Porphyria occurs in three forms. Congenital porphyria appears early in childhood as a fault of the pigment metabolism, possibly inherited as a mendelian recessive. There is hypersensitivity of the skin to sunlight in spring and summer showing as hydroa aestivale. Blisters develop on exposed parts of the face and extremities and may heal with scarring. There is a reddish or purplish brown discoloration of the teeth and bones due to impregnation with uroporphyrin I. Large amounts of uroporphyrin are excreted in the urine giving it a reddish color and causing it to fluoresce when exposed to ultraviolet light; fluorescence of the fingernails and teeth also shows. A variety of congenital porphyria is porphyria cutanea tarda.
      Porphyria cutanea tarda is a relatively rare inherited fault of pyrrole metabolism characterized by the excretion of various types of porphyrin, mostly uroporphyrin. There are two types. The erythropoietic type is a form of blood dyscrasia with the site of origin in the bone marrow. There are mutilating photosensitivity, splenomegaly, hemolytic anemia, erythrodontia, hypertrichosis and melanosis. Treatment is by splenectomy. The hepatic type arises in the liver, apparently due to a genetic enzymatic disturbance. There is no evidence of consanguinity, but there are signs of impaired liver function. Many of the patients that Brunsting reported in childhood had red hair that turned dark or black in later life. There was frequently a history in older people of the darkening of gray hair. There were blisters and crusted lesions, not always related to exposure to light. Sclerodermatous patches were often noted. There was a history of colic, hypertension, melanosis, paresis or paralysis, and aggravation by drugs and alcohol. In the hepatic type there is no hemolytic disease.
       Acute porphyria manifests itself by gastrointestinal symptoms and nervous system involvement. There is often agonizing abdominal pain that may come and go rather rhythmically. It may be in the upper abdomen or in the loins and associated with vomiting, constipation, icteric tinge to the conjunctivae, anxiety, crying, perplexed syndromes, paralyses and convulsions.
       There may be spotted pigmentation, but the skin is little affected and patients rarely show light sensitivity. The urine has a characteristic pink color, which does not develop immediately but is most evident after forty-eight hours. Porphyrins are excreted in excessive amounts. Uroporphyrin III is excreted in very large amounts chiefly during attacks. Smaller amounts of coproporphyrin III or I are found occasionally. Microscopically there may be patchy degeneration of the myelinated fibers of the nerve roots of the cord white matter. Petechial hemorrhages and areas of focal necrosis occur in the brain. The etiology is obscure, and no treatment has been established. Glucose and thiamine may be given intravenously.

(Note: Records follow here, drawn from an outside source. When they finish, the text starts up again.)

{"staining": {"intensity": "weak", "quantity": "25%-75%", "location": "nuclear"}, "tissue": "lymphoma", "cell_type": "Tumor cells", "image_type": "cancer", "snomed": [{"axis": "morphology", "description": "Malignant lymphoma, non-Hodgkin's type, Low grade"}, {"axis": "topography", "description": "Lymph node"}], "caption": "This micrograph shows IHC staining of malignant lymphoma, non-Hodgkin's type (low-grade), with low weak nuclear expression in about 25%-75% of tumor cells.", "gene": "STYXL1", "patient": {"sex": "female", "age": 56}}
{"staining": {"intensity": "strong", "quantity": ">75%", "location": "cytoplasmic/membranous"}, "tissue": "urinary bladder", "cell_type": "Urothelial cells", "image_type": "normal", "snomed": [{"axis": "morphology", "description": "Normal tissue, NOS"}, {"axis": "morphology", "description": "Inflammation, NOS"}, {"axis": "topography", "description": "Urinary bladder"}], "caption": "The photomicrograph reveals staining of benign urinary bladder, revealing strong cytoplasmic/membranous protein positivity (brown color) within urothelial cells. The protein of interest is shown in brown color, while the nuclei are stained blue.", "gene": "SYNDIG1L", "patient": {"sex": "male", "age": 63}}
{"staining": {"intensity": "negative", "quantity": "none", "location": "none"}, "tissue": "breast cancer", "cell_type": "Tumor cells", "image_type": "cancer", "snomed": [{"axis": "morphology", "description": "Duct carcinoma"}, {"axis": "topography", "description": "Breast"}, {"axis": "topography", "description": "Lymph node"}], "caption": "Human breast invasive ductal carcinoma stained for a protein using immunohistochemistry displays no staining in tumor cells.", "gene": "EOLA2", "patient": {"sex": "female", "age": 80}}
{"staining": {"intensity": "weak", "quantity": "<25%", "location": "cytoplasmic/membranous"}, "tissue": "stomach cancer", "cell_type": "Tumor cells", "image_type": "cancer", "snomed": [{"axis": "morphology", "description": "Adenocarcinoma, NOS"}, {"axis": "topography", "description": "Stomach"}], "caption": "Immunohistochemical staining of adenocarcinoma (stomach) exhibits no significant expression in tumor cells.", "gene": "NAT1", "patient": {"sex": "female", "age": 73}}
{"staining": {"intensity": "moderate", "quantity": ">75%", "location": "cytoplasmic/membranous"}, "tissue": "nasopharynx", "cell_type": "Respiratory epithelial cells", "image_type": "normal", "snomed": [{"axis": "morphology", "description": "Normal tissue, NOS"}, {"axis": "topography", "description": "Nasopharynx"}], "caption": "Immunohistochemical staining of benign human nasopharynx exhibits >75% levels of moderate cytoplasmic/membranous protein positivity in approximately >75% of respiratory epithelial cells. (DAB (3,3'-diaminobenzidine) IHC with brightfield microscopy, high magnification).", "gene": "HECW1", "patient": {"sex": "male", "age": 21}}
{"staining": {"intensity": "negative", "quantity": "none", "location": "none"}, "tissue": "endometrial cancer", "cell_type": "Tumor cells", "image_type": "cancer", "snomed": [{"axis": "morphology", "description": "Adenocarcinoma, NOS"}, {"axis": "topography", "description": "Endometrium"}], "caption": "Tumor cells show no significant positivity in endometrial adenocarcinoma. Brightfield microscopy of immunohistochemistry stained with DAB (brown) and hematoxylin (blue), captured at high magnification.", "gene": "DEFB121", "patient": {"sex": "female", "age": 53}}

       Chronic porphyria includes those cases that cannot be classified as congenital or acute, but exhibit the clinical symptoms of both in a milder form. The face and neck have a bluish cast. In chronic porphyria the skin is sensitive to light Sclerodermatous thickening occurs in the cheeks and back of the neck. Gastrointestinal, nervous and mental symptoms occur, either singly or in combination. Acute toxic porphyrinuria caused by certain toxic substances and drugs should not be included. Chronic porphyria is characterized by excessive excretion of coproporphyrin III and I and uroporphyrin III and I. Chronic porphyria is a disturbance of metabolism with hereditary aspects, and may be latent for a long time, as in diabetes. Chronic alcoholism is often a precipitating factor. In almost all cases there is failure to demonstrate hypersensitivity to any of the fractions of the spectrum by artificial tests. The treatment of porphyria, in a broad sense, is that of cirrhosis of the liver. Intramuscular injections of 2 to 5 cc. of crude liver extract two or three times a week are beneficial.